- **Data extract**:
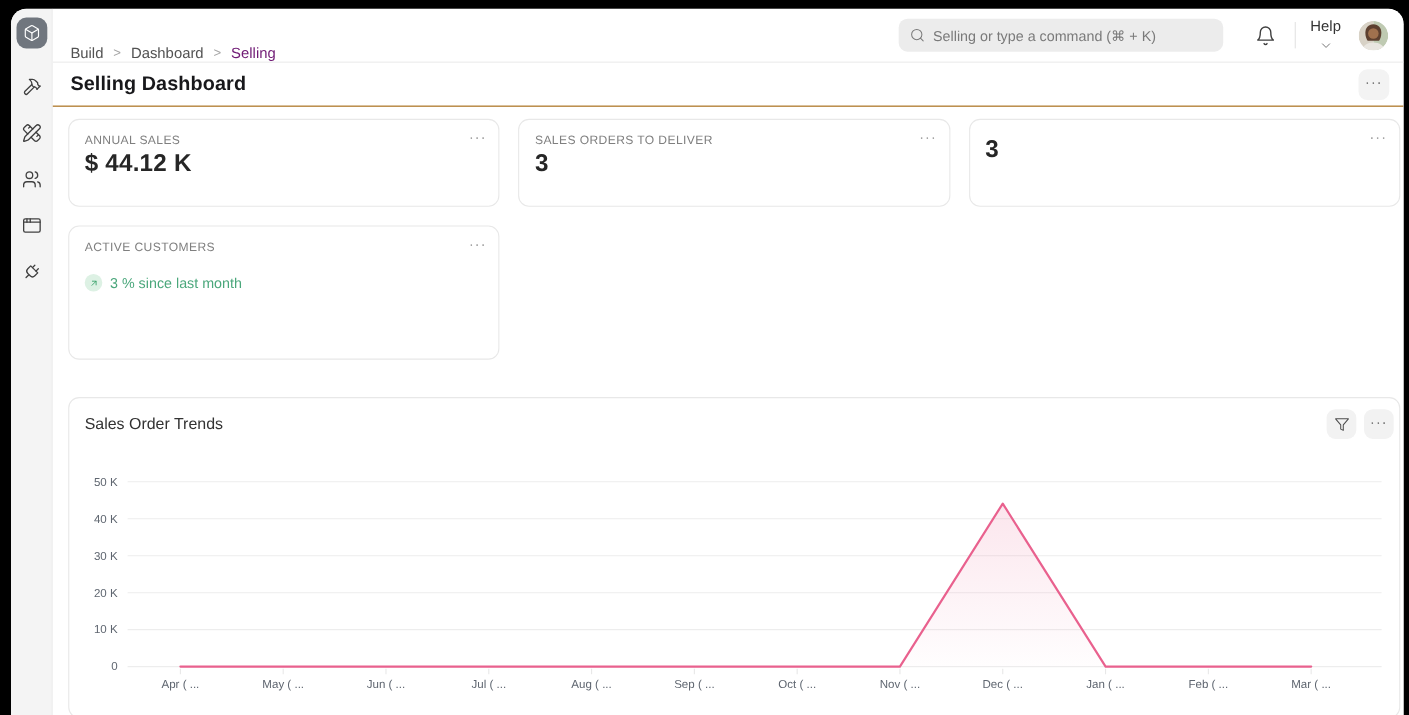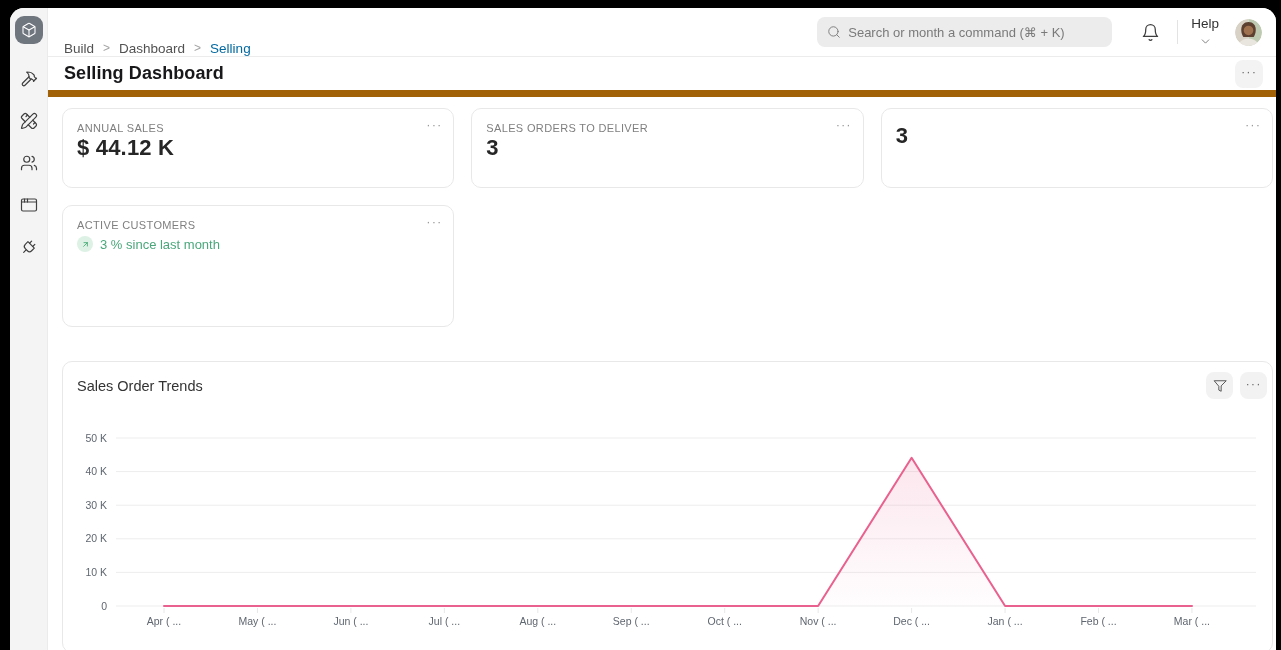--- a/index.html
+++ b/index.html
@@ -152,7 +152,7 @@
           <circle cx="11" cy="11" r="8"></circle>
             <path d="m21 21-4.3-4.3"></path>
         </svg>
-        <span>Search or month a command (⌘ + K)</span>
+        <span>Selling or type a command (⌘ + K)</span>
       </div>
       <div class="bell">
         <svg class="ic" viewBox="0 0 24 24">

- **Action item**: Restate the listing word for word. Pictures do not belong in the copy.

- **Answer for this exercise**:
--- a/index.html
+++ b/index.html
@@ -152,7 +152,7 @@
           <circle cx="11" cy="11" r="8"></circle>
             <path d="m21 21-4.3-4.3"></path>
         </svg>
-        <span>Search or month a command (⌘ + K)</span>
+        <span>Selling or type a command (⌘ + K)</span>
       </div>
       <div class="bell">
         <svg class="ic" viewBox="0 0 24 24">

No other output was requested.